Just what can money buy you? Status, class, authority, respect, infamy, a presidency? The list of things you can gain with a little (or rather a lot) of green, is endless. In the Western society, money makes the world go around. However, we all know the old saying: Money can’t buy you happiness. Certainly, we discover this is indeed the case in Lauren Greenfield’s explosive, compelling and entertaining documentary Generation Wealth.
Greenfield revisits old subject who she has photographed over the last 25 years of her career, and asks them to share their thoughts on money, fame and status. All of these larger-than-life individuals have spent an obscene amount of cash in pursuit of a lifestyle of the rich and famous. And these characters are all infamous in their own right, whether it be for hardcore pornography, tax fraud, cosmetic surgery, beauty pageants, or for building a custom-designed palace.
Greenfield’s previous documentary, The Queen of Versailles, was all about the Siegels, whose plan to build the largest house in America was stalled by the economic crisis. We re-visit them again in Generation Wealth, among other wild characters like Florian Homm (a real life Gordon Gekko) and 6-year-old Eden Wood (a former beauty queen). All of which seem to share one thing in common… a deep sense of regret that they allowed money to control their lives for so long.
Greenfield’s journey starts in Los Angeles, and spreads across America, showing how the obsession for wealth and status controls every aspect of American life. Via globalization, the values of materialism, celebrity culture, and social status have now spread to every corner of the globe, and now the concept of the ‘American Dream’ has spread to Moscow, Dubai and to China.
The film documents the somewhat tragic stories of students, single parents, and working class families who have fallen under the spell. And have become determined to purchase luxury houses, cars, and clothing, while plunging themselves into vast amounts of debt. Greenfield manages to gain intimate access to those who achieved extraordinary levels of wealth and then lost “big” during the global economic crash of 2008. The tale of an Icelandic banker turned fisherman being one such touching story.

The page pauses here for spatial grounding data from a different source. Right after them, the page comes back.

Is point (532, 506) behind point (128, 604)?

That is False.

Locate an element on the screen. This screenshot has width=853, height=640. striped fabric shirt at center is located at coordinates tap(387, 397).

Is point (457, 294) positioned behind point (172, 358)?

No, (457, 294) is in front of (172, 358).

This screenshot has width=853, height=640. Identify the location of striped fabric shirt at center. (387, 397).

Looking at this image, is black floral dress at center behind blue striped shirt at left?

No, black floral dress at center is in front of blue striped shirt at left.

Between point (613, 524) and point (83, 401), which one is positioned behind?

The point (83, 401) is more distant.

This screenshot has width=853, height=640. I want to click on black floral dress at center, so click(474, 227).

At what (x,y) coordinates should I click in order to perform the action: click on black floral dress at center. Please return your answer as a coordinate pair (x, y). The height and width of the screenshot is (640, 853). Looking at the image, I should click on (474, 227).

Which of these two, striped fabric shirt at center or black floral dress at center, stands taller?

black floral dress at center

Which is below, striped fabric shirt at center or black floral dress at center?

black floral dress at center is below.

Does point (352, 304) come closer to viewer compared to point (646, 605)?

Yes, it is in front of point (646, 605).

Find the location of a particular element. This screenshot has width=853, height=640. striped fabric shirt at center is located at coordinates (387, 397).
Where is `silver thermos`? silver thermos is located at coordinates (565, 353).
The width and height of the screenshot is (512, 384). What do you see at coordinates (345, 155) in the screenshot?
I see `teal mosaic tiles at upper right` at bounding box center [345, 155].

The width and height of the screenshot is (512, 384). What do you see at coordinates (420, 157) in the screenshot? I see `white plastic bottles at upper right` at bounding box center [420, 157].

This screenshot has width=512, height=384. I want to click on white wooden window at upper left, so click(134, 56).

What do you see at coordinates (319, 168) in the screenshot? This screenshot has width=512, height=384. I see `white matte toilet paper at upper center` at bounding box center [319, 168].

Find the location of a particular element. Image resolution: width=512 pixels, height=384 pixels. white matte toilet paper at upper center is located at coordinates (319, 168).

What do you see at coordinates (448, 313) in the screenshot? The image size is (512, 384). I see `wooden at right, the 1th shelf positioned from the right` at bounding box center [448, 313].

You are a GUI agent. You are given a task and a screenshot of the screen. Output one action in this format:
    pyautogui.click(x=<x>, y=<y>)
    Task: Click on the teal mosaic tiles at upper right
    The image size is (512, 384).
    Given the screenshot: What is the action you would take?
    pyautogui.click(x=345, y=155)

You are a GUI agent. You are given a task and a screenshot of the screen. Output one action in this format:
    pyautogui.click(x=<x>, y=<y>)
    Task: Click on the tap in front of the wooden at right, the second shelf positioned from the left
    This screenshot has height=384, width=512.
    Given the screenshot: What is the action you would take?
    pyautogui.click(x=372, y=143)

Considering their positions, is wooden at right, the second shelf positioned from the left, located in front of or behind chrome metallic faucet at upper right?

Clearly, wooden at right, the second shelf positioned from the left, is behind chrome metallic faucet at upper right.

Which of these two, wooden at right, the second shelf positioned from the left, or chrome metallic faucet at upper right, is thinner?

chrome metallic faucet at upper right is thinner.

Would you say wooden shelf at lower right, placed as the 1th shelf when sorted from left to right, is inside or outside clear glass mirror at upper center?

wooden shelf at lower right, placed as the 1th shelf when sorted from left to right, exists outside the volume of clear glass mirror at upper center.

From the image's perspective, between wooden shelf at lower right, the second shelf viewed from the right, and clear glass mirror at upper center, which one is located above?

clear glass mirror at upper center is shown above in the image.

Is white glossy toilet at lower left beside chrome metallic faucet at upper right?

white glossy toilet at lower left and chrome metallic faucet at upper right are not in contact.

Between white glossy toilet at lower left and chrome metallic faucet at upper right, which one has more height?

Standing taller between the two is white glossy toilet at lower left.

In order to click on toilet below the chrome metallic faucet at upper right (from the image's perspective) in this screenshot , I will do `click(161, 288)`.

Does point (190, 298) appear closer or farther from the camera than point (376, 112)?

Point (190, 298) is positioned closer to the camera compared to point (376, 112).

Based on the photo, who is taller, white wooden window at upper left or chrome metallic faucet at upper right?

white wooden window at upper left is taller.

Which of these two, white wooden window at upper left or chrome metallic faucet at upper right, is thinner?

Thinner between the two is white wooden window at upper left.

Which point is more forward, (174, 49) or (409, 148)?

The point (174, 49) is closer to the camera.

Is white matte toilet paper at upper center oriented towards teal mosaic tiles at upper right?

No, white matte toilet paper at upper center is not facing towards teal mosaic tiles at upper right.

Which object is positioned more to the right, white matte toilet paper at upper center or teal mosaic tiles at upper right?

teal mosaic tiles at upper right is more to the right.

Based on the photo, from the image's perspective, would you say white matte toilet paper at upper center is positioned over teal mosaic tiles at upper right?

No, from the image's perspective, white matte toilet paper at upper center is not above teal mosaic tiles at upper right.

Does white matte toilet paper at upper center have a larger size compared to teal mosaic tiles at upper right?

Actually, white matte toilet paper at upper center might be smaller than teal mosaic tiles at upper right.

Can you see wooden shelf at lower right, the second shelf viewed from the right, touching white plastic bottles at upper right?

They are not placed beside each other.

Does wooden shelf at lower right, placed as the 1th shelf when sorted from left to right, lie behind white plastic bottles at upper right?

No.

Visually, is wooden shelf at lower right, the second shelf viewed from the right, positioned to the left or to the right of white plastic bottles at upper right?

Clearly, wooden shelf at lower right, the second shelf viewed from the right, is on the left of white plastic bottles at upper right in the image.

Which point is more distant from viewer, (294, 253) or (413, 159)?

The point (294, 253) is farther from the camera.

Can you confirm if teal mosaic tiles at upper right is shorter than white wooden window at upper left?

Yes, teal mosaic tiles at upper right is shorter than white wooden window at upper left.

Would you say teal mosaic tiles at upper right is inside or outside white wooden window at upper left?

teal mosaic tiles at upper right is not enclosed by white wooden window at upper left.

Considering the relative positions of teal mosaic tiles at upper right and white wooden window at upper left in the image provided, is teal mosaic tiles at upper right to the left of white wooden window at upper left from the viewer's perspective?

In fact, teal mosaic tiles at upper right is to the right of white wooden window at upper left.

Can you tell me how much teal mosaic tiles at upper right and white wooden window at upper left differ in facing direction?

Greenfield isn’t afraid to look at her own ‘wealth’ and ‘privilege’. Examining her own attitudes towards wealth, work and success, born to an upper middle class family and sent to a private LA school, where she hung out with the living embodiment of the kids from Bret Easton Ellis’ Less Than Zero. Ellis makes a brief appearance in this documentary to discuss our obsession with youth, beauty and wealth.
It was the photographs of the LA rich kids, that helped to launch Greenfield’s career in 1997, the collection is called Fast Forward. The original images reflect Greenfield’s career-long fascination with bling, wild partying, drug taking and celebrity status.
The documentary includes the photos and footage from the early years as Greenfield’s career. And we discover that at one point Greenfield unwittingly captured a young Kim Kardashian attending a school dance. Fast forward twenty or so years, and the Kardashian’s are role models to countless girls across the globe, with many girls going to extraordinary lengths to be like their idols.
Greenfield admits that she is “susceptible to the culture” and in some ways complicit in it, and who is to blame her, the world of th rich and famous seems very entrancing. Lauren’s job has made for long stints away from home: when her oldest boy, Noah, was mere weeks old, she flew to China for a major photographic tour of the development boom. Noah is interviewed in the documentary, and admits to having felt abandoned due to Greenfield’s frequent travels.
This is a hard documentary to watch, and it turns particularly heartbreaking when Greenfield checks back in with some of her subjects from years past. Cathy, a single mother, became homeless after being unable to pay off her plastic surgery “vacation” in Brazil, and experienced an unimaginable personal tragedy. And even the story of Homm, the banker accused of fraud, becomes upsetting when he breaks down in regret over how his obsession with wealth damaged his relationship with his family.
Some critics have stated that there is a lack of a cohesive narrative, because of the sheer amount of individual stories that Greenfield covers in the documentary. However, how do you pick and chose who to focus on, when each story is so fascinating? When asked about this, Greenfield said she wanted to show the audience the big picture. “People from these diverse backgrounds and places were exhibiting these same behaviors.”
Considering where we’ve ended up with the 2016 election, this film really helps bring home the fact that we need to stop obsessing about wealth. Instead, focus on what makes us truly happy. Generation Wealth is both an eye-opening thrill ride, and a hard slap in the face.